Staff Engineer, Distributed Storage and HPC & AI Infrastructure
Together AIabout 4 hours ago
Base Salary
$250k - $300k/yr
Responsibilities
- Design multi-petabyte AI/ML storage systems and lead capacity planning.
- Optimize RDMA, InfiniBand, and 400GbE networks for maximum throughput.
- Build Kubernetes storage operators for automated provisioning and multi-tenant isolation.
- Deliver high data throughput per GPU node and optimize caching and data paths.
- Implement multi-tier caching and optimize data locality.
- Design monitoring and disaster recovery strategies to ensure high uptime.
- Collaborate with ML/SRE teams and contribute to open-source projects.
Requirements
- 8+ years in storage engineering with 3+ years managing distributed storage at multi-petabyte scale.
- Proven experience with high-performance storage for GPU/HPC clusters.
- Deep knowledge of Kubernetes and cloud-native storage in production.
- Strong coding skills in Go and Python for building production-grade tools.
- BS/MS in Computer Science, Engineering, or equivalent experience.

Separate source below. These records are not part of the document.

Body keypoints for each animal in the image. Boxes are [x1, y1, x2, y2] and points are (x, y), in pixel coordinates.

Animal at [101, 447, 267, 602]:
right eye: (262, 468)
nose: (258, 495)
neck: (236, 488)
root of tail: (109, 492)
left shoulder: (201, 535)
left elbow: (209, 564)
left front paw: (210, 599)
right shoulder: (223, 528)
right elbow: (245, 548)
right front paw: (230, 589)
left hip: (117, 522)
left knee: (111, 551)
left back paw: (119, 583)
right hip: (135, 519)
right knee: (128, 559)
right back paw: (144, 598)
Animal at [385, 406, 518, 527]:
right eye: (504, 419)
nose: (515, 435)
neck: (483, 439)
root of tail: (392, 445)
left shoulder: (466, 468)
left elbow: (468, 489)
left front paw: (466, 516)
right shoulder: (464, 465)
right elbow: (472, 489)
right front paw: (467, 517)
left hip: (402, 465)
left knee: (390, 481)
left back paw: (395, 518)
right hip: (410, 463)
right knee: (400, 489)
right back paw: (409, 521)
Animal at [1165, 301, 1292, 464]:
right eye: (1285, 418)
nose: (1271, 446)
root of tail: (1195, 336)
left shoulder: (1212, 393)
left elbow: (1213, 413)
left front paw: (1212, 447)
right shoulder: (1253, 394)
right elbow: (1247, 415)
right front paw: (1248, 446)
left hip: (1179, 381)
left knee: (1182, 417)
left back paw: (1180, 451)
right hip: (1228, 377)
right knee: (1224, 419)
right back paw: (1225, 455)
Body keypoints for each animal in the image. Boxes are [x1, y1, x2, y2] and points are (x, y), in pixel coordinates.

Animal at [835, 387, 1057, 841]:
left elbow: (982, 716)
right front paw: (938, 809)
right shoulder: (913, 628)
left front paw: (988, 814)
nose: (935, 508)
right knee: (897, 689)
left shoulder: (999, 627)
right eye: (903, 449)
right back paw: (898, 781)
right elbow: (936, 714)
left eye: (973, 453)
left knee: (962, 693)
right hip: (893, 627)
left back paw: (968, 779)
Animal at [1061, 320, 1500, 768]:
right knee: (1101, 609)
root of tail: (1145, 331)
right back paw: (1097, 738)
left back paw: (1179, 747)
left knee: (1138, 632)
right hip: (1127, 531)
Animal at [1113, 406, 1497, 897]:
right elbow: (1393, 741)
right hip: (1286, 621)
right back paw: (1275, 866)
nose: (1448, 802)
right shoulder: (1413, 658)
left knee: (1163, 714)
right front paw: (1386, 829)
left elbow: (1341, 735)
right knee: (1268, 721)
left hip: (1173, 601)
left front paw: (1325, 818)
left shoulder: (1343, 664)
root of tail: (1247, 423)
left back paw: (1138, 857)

- History of technical leadership in improving system performance and reliability.
- Expertise in distributed storage systems like WekaFS, Lustre, or similar.
- Production experience with object storage solutions like S3 or Ceph.
- Familiarity with Kubernetes storage concepts and optimization for GPU workloads.
- Advanced knowledge of Linux storage stack and observability tools.
Benefits
- Competitive compensation and startup equity.
- Health insurance and other benefits.
- Flexibility in remote work arrangements.